THE PROBLEM :: For the records below, the count of lines that hold "receive" is required; give only that number.

RECORDS TO PROCESS ::

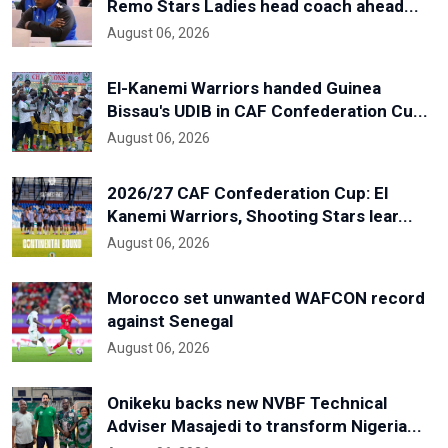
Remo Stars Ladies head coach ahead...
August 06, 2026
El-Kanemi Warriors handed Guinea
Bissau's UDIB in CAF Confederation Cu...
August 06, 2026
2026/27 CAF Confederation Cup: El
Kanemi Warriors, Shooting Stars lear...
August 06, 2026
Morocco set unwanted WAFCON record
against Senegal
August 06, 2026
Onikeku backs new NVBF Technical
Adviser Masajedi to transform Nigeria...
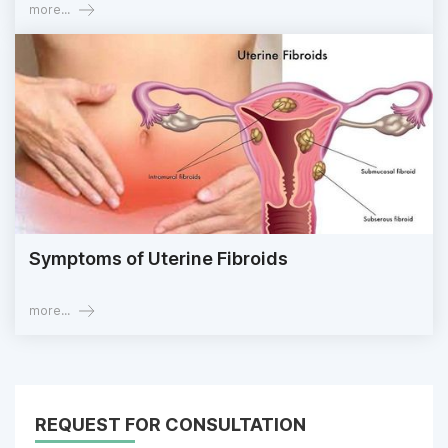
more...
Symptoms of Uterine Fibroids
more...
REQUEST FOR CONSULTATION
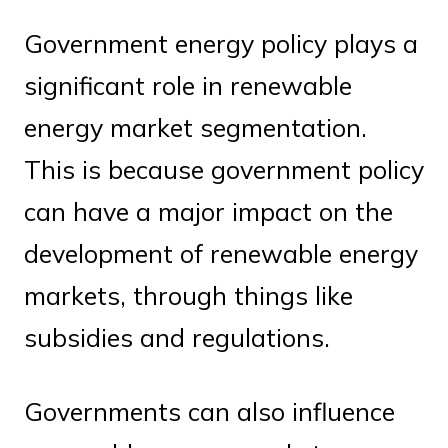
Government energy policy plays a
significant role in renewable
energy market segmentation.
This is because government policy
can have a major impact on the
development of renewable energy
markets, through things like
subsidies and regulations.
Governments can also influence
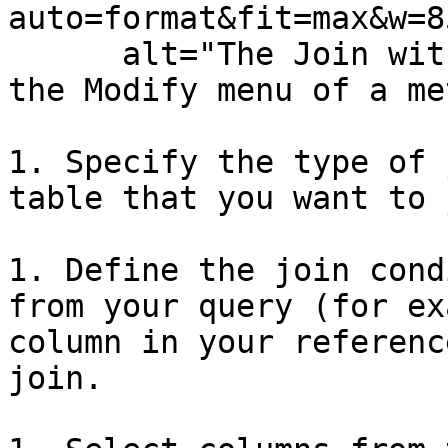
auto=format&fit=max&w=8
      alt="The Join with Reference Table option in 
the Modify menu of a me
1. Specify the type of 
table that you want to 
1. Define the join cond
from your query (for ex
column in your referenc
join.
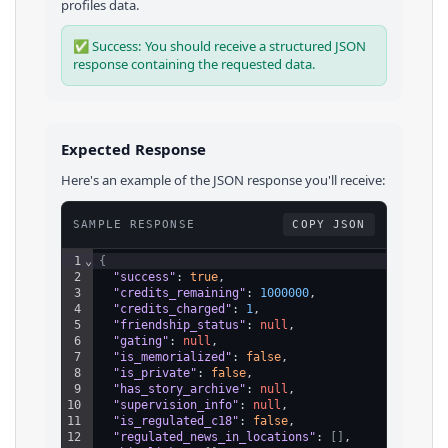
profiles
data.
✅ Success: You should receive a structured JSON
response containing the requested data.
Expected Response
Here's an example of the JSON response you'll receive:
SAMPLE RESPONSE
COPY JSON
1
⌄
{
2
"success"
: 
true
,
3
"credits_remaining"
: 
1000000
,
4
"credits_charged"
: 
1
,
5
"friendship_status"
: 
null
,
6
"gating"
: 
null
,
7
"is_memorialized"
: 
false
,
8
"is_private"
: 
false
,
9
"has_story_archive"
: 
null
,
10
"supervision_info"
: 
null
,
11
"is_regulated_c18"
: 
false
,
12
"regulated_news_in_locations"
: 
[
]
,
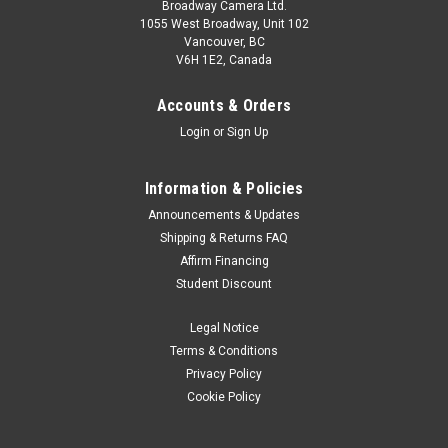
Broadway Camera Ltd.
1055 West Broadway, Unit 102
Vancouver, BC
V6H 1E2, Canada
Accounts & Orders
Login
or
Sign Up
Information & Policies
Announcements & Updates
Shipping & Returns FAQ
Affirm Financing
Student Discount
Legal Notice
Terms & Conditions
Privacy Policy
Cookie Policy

RESPONSE FOR THIS EXERCISE :: 2